Ankara Trying to ‘Destroy Journalists,’ Says Reporter

Nedim Şener

ISTANBUL (Hurriyet Daily News)—One of the journalists recently arrested in connection with an alleged coup plot said he was targeted before, accusing the government in a letter to his family of trying to “destroy journalists like us.”

“[My arrest] has no direct connection with the latest TV debates [about which I was questioned]. Apparently they were going to involve me in this kind of operation anyway,” journalist Nedim Şener wrote in a letter to his wife and eight-year-old daughter. “Because they have decided to destroy journalists like us and it looks like this process will continue.”

Şener also said in his letter that he was targeted two years ago with a fake e-mail.

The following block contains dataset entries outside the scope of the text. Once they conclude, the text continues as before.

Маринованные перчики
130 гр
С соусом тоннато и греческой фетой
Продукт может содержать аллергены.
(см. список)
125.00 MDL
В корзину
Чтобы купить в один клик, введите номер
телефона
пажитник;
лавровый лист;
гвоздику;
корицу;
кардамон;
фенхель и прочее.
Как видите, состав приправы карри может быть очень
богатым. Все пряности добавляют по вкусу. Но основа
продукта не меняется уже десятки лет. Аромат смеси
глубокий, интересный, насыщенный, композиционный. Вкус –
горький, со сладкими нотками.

Daily Milliyet previously reported that police received an e-mail May 6, 2009, from a person identified only as M. Yılmaz, alleging that Şener had a “secret mission in the propaganda unit of Ergenekon,” an alleged gang accused of plotting to topple the government.

Both Şener and another Turkish reporter, Ahmet Şık, were arrested Sunday following raids on their homes and those of other journalists as part of the ongoing probe into the alleged Ergenekon gang. Şener wrote the letter to his family, and a separate one to his colleagues at daily Milliyet, from Metris Prison, where he was taken after he was arrested, the paper reported. He was later transferred to Silivri Prison.

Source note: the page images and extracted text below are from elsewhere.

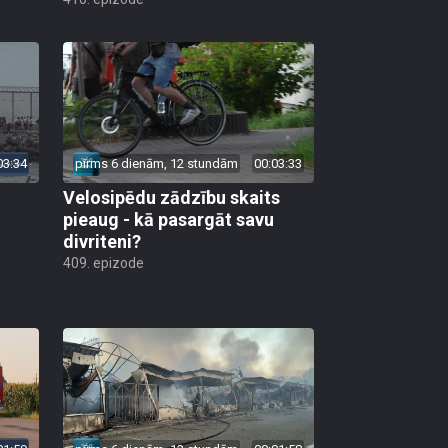
03:34
pirms 6 dienām, 12 stundām
00:03:33
Velosipēdu zādzību skaits
pieaug - kā pasargāt savu
divriteni?
409. epizode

During the questioning following his detention, Şener said he was asked about many past events, largely from the era between 2003 and 2006. He said the prosecutor even asked him about a question Şener had posed to former Police Chief Adil Serdar Saçan during a TV program broadcast in 2007.

Daily Milliyet reported on March 6 that Şener’s phones had been wiretapped since 2009.

The mother of the other arrested journalist has meanwhile spoken out about the case, saying, “If something happens to my son, I will burn myself,” Milliyet reported.

The parents of Ahmet Şık, who live in Antalya, said they are very concerned about their son’s condition and what is going on in Turkey. “I gave my brother as a martyr before the 1980 military coup. Now I will not give my son,” said Şık’s mother, Fatma Şık, a retired civil servant.

“The prime minister says he has no information; the president says he is concerned about the latest arrests. If something happens to my son, I will burn myself,” she said.